Texte à étudier
++++++++++

Les contours du prélèvement à la source sur les revenus

Publié le 10/03/2017

La loi de finances pour 2017 donne une base légale au prélèvement à la source des revenus. Ce futur mode de règlement de l’impôt sur le revenu sera applicable à partir de 2018. Le point sur les éléments d’application de la réforme d’une complexité qui va impacter les contribuables et les organismes collecteurs.

Mesure phare de la loi de finances pour 20171, le prélèvement à la source sur les revenus devrait entrer en vigueur au 1er janvier 2018, à moins que l’issue des élections présidentielles ne perturbe son avenir. La réforme était en effet contestée devant le Conseil constitutionnel.

Validation par le Conseil constitutionnel

Les Sages l’ont validée2, se prononçant sur quatre points principaux. Le premier grief portait sur l’objectif de valeur constitutionnelle d’accessibilité et d’intelligibilité de la loi compte tenu de la complexité des différents taux de prélèvement à la source, et de l’imprécision de la notion de revenus « non exceptionnels ». Était également en cause le fait que le prélèvement à la source sur les revenus salariaux ou de remplacement soit opéré par un tiers collecteur ce qui porterait atteinte à la règle selon laquelle l’impôt ne peut être recouvré que par l’État. Un autre grief reposait sur le principe d’égalité devant les charges publiques dès lors que certains contribuables sont en mesure d’optimiser le niveau de leurs revenus dans le but de minorer leur charge d’impôt en tirant parti de l’année de transition. Ce principe serait également méconnu par l’absence de compensation accordée aux tiers collecteurs pour les charges résultant de cette mission.

Le Conseil constitutionnel a jugé, en premier lieu, que les dispositions de l’article 60 de la loi de finances pour 2017 ne sont pas inintelligibles. En deuxième lieu, compte tenu de l’option ouverte aux contribuables leur permettant de choisir un taux « par défaut » qui ne révèle pas à leur employeur le taux d’imposition du foyer, le législateur n’a pas méconnu le droit au respect de la vie privée. En troisième lieu, des mesures spécifiques sont prévues, s’agissant des dirigeants d’entreprise, pour éviter qu’ils puissent procéder à des arbitrages destinés à tirer parti de l’année de transition. En quatrième lieu, le recouvrement de l’impôt continuera d’être assuré par l’État, les entreprises ne jouant qu’un rôle de collecte, comme elles le font déjà pour d’autres impositions, notamment TVA ou la CSG. Le législateur n’était donc pas tenu de les indemniser à ce titre.

++++++++++

Veuillez indiquer la date à laquelle le prélèvement à la source devrait entrer en vigueur selon le texte sur le prélèvement à la source. Les données ci-dessous proviennent d'une autre source.

Données d'entrée
++++++++++

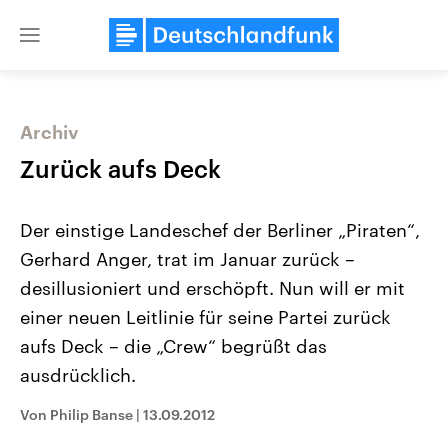
Close
menu
Archiv
Themen
Zurück aufs Deck
Der einstige Landeschef der Berliner „Piraten“,
Gerhard Anger, trat im Januar zurück –
desillusioniert und erschöpft. Nun will er mit
einer neuen Leitlinie für seine Partei zurück
aufs Deck – die „Crew“ begrüßt das
Landtagswahl Sachsen-Anhalt
USA
2026
Aktuelle Beiträge, Analys
ausdrücklich.
Alle Informationen
Hintergründe
Sachsen-Anhalt wählt am 6.
Wirtschaftlich und militäri
September 2026 einen neuen
gehören die Vereinigten S
Von Philip Banse
|
13.09.2012
Landtag. Seit 2021 wird das
den mächtigsten Ländern 
Bundesland von einer Koalition aus
mit großem Einfluss auf d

++++++++++

Réponse
Le prélèvement à la source devrait entrer en vigueur au 1er janvier 2018.